Q1: On what operation in the code does it crash? Why? (Hint: try printing out parts of the expression it crashes on in GDB and see what errors out)
The original author's workaround was to add a different comparison function to be used for search. It is a big red flag that this comparison function typecasts its two void*
arguments to different pointee types. The fact that it manages to "work" at all is sketchy and depends on a precise detail of how bsearch
is implemented. If you very carefully read the man page for bsearch
, you will see that this detail is guaranteed to be true for a conforming implementation, but that still doesn't make it a good idea to depend on it in this way.
Q2: What bsearch
detail does this code depend on to work? (Hint: what does the first parameter of the comparison function represent? How about the second? Check out the second paragraph of the manual page).
Identify the proper fix to the code that makes the program work correctly and use the same comparison function compare_first_characters
for both sort and search, as they should.

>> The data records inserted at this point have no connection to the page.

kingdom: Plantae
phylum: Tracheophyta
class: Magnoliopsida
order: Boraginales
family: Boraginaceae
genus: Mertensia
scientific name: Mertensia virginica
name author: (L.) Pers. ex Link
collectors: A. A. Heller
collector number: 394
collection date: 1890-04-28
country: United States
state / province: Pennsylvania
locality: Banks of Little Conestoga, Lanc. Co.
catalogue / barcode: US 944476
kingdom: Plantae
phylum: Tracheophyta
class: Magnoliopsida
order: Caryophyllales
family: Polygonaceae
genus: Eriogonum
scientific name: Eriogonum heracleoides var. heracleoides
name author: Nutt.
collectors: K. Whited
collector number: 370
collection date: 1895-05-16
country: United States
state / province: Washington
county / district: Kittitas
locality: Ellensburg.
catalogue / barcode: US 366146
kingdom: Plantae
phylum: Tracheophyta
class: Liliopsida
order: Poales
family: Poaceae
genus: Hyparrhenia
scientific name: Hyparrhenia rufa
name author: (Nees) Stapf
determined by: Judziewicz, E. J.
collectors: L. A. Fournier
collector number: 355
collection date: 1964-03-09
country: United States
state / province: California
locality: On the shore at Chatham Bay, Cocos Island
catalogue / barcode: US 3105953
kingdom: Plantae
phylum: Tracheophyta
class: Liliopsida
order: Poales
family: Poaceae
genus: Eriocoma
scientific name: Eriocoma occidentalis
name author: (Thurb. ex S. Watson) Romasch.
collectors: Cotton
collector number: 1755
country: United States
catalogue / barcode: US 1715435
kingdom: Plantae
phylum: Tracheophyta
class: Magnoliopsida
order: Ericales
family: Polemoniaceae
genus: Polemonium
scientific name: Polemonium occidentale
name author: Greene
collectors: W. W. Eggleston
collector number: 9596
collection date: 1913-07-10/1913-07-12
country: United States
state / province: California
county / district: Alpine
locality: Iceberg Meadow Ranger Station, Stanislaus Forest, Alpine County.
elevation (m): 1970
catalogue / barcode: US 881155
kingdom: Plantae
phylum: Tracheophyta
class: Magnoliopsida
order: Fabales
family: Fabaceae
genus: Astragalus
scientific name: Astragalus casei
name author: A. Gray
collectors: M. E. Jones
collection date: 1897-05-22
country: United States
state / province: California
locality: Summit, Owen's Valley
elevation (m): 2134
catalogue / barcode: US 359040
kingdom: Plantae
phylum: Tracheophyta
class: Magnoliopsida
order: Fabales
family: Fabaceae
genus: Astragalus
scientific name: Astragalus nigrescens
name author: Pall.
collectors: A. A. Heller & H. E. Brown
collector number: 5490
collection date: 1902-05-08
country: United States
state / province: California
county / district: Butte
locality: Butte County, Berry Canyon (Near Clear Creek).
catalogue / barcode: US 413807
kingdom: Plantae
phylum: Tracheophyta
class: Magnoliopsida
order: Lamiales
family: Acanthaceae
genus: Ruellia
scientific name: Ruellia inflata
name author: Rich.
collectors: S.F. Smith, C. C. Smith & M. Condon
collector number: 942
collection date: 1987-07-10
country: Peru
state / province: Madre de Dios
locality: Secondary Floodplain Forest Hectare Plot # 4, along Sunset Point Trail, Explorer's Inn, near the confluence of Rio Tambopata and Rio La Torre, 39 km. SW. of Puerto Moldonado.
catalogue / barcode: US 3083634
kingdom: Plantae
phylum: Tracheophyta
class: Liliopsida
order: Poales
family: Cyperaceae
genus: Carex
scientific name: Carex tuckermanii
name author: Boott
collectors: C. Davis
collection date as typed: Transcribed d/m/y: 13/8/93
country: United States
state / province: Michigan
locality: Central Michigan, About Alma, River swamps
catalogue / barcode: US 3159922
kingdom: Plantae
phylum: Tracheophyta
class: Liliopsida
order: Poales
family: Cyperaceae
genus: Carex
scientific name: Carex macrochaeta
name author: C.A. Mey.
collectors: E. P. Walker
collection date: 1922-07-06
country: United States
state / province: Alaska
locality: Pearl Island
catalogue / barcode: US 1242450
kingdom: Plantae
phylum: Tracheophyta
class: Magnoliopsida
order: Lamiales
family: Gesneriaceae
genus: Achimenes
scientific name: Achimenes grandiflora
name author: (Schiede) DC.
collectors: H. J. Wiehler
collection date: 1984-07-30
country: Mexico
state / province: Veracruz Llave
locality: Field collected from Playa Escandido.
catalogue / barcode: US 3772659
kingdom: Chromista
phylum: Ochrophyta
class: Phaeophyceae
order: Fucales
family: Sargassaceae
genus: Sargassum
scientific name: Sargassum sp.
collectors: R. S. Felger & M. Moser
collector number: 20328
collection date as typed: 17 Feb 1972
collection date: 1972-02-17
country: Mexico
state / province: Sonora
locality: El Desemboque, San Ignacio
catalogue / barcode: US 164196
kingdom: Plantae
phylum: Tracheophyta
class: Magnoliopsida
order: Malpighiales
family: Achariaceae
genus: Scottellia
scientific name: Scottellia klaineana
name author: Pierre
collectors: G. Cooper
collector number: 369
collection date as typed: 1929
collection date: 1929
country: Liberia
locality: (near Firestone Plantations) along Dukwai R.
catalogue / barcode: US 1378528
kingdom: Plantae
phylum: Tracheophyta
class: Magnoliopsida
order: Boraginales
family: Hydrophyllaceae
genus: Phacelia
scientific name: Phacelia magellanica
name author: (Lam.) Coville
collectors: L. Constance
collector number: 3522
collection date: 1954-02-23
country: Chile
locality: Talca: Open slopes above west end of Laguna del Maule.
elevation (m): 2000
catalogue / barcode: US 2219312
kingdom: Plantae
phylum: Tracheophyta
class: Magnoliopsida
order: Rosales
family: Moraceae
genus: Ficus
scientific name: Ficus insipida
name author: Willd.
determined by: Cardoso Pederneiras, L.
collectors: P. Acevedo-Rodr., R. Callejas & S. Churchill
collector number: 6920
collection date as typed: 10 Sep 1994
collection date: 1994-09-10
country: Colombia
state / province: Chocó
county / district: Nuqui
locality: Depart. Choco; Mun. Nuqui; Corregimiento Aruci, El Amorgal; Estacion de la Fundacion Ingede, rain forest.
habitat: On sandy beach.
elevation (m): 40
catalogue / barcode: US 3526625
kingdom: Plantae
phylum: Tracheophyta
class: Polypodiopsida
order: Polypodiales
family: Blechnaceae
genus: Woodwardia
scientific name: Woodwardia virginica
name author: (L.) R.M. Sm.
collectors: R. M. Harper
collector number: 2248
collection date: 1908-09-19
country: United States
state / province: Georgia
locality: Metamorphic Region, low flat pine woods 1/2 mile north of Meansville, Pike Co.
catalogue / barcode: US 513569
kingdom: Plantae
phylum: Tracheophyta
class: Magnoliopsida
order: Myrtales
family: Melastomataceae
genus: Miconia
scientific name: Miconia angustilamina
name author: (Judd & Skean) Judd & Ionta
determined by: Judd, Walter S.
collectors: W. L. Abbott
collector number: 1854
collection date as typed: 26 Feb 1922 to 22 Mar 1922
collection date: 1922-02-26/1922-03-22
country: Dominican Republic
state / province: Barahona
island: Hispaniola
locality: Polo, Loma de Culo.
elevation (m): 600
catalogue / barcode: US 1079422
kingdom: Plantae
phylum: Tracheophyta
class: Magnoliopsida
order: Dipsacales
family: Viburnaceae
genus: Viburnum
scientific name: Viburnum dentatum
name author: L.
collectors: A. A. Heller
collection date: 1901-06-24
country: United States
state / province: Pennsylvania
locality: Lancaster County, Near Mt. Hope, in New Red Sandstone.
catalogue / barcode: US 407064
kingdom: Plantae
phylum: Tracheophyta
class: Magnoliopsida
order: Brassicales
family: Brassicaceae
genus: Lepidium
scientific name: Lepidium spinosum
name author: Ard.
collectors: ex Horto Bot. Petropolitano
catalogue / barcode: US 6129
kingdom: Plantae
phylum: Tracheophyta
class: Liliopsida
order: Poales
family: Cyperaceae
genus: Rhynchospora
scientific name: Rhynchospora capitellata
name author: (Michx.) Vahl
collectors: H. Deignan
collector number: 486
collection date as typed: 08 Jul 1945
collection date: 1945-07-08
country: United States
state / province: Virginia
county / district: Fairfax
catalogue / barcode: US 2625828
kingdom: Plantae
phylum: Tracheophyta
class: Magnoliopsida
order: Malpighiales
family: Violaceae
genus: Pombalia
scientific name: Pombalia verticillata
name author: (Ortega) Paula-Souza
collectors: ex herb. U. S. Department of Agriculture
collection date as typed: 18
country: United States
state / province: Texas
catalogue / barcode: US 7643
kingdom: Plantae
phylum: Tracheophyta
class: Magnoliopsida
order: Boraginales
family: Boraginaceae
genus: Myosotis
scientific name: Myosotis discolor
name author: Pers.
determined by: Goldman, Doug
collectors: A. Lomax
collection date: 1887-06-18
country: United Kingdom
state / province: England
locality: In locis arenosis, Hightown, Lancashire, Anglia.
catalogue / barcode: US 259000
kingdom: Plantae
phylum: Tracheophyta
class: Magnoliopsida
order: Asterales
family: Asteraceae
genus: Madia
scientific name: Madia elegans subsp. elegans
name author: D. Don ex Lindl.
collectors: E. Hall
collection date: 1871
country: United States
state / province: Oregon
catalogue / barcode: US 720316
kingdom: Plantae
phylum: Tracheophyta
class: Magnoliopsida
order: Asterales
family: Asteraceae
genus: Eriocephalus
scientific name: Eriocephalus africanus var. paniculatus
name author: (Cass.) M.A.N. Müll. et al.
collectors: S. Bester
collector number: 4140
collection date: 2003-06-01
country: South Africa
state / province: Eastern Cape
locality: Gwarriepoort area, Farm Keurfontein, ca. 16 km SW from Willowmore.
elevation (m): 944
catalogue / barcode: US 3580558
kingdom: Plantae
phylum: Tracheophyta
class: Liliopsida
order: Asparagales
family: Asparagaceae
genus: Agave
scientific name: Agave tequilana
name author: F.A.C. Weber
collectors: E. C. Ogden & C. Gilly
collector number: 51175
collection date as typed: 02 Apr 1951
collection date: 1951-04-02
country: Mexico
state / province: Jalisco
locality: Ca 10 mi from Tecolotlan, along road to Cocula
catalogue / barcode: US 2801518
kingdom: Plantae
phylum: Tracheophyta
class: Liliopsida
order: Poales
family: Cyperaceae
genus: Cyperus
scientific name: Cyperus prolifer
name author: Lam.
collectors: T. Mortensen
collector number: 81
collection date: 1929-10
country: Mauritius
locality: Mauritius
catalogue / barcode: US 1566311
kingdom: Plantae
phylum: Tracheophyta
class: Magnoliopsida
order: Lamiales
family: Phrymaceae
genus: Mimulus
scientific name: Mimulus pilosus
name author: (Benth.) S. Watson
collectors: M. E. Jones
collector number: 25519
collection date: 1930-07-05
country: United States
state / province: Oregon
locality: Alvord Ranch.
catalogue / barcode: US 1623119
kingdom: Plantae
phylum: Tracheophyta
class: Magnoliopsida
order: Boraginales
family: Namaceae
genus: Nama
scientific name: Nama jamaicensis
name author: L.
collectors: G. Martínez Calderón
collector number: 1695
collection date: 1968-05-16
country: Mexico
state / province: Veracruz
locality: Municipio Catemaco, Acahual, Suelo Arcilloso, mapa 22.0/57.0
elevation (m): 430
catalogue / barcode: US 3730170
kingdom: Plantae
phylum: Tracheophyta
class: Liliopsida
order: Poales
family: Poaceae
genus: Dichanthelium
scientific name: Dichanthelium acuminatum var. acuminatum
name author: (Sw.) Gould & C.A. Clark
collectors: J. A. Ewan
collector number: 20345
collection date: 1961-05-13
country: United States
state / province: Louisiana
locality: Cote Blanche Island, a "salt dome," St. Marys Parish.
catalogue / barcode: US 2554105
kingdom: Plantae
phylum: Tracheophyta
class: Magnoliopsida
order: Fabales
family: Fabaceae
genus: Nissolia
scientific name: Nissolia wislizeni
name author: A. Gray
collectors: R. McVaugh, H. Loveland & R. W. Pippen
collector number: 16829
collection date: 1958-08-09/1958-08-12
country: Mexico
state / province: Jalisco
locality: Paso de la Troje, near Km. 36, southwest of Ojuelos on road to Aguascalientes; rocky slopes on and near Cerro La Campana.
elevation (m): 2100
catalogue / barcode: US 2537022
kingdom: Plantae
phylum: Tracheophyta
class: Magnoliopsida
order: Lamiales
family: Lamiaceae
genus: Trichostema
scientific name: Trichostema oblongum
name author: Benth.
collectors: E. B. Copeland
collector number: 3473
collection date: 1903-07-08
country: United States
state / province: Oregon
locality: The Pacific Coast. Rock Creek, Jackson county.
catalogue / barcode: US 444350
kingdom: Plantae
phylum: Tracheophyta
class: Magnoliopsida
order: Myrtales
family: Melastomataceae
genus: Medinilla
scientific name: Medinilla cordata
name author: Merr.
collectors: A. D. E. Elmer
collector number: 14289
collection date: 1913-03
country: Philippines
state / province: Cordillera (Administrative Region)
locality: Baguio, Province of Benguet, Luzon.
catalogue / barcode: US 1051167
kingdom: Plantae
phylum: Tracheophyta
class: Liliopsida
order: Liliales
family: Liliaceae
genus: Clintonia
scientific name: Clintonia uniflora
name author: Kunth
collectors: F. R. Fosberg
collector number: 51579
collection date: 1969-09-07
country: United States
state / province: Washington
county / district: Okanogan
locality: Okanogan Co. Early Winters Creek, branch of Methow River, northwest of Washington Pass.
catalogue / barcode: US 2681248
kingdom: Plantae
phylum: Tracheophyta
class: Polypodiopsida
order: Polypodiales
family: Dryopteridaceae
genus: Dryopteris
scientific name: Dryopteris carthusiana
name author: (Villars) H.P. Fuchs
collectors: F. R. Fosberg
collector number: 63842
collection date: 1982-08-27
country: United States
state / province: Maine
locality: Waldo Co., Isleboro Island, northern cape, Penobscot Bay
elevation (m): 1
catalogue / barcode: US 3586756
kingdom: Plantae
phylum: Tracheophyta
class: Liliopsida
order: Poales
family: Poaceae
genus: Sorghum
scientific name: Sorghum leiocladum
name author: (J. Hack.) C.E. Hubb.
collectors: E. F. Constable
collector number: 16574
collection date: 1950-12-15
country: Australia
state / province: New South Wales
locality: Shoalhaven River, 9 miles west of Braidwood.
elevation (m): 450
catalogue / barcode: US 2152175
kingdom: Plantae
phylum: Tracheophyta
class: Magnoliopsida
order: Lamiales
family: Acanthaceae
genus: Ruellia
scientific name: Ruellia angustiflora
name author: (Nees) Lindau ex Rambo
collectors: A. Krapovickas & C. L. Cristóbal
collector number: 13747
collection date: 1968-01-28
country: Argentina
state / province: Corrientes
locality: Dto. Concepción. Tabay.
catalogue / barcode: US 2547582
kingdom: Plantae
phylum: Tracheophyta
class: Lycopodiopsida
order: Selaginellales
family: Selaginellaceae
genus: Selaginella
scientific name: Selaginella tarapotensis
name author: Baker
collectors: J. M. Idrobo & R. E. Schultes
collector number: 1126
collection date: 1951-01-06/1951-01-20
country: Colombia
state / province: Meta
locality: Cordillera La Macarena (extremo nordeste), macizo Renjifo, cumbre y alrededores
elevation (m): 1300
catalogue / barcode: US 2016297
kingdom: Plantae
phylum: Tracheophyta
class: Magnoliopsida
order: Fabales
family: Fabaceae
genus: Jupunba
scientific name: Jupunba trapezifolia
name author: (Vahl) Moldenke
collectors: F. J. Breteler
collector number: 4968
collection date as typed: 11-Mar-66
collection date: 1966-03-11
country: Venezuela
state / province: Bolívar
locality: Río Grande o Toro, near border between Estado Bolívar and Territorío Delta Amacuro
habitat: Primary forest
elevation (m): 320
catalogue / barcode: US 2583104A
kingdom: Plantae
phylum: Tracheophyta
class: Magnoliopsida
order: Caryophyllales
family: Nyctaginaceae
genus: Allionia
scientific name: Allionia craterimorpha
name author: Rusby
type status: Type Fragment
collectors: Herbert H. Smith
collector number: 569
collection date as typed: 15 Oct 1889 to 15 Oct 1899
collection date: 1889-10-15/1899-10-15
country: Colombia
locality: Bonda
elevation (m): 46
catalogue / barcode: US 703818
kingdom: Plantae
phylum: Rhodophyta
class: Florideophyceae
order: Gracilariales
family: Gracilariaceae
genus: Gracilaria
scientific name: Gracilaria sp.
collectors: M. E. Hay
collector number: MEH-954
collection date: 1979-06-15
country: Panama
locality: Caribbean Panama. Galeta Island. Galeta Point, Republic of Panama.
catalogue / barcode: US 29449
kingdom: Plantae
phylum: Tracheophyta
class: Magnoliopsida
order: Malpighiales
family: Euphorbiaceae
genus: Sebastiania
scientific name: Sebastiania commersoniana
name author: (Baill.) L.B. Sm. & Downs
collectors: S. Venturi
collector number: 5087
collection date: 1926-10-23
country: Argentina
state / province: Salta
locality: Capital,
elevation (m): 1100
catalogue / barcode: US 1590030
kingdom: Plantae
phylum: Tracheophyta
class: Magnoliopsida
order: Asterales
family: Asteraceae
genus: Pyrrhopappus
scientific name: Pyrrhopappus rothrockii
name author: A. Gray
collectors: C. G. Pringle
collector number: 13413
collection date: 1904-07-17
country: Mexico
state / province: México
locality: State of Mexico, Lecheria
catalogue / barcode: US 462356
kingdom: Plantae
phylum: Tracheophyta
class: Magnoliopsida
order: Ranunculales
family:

Q3: How can we fix this bug? (Hint: take a closer look at the values of the parameters passed into bsearch
when calling it).
The point of this exercise is to highlight the necessity of maintaining vigilance as a client of a void*
interface. It also foreshadows the futility of trying to get the correct code via trial and error. While randomly permuting *
&
and typecasts might eventually land on a correct combination, this approach does absolutely nothing for your understanding. Instead, if you take the time to work through the operation on paper, draw diagrams, and trace execution in gdb, you can become confident about what level of indirection is appropriate in what context and why. Ask questions about what you don't understand!
[Optional] Extra Problems
Finished with lab and itching to further exercise your generics and function pointer skills? Check out our extra problems!
Recap
Nice work on the lab! It's okay if you don't completely finish all of the exercises during lab; your sincere participation for the full lab period is sufficient for credit. However, we highly encourage you to finish on your own whatever is need to solidify your knowledge. Also take a chance to reflect on what you got what from this lab and whether you feel ready for what comes next! The takeaway from lab4 should be getting your bearings in the world of raw memory. The goals are for you to be able to write and use functions passed as parameters (including the cryptic syntax), and know how to use the type system to your advantage wherever you can, but also how to work without it where you must. You should know how to make a proper call to memcpy
/memmove
, exactly where and why you need a typecast, and have increased vigilance about using the correct level of indirection. Here are some questions to verify your understanding and get you thinking further about these concepts:
- Why must you typecast a
void*
in a pointer-arithmetic expression? - An asymmetric comparison function is one that casts its two
void*
arguments to different pointee types. Why is passing an asymmetric comparison function tobsearch
almost certainly an indication of programmer error? - C search functions commonly return a pointer to the found element (if any), not the found element itself. Why is this?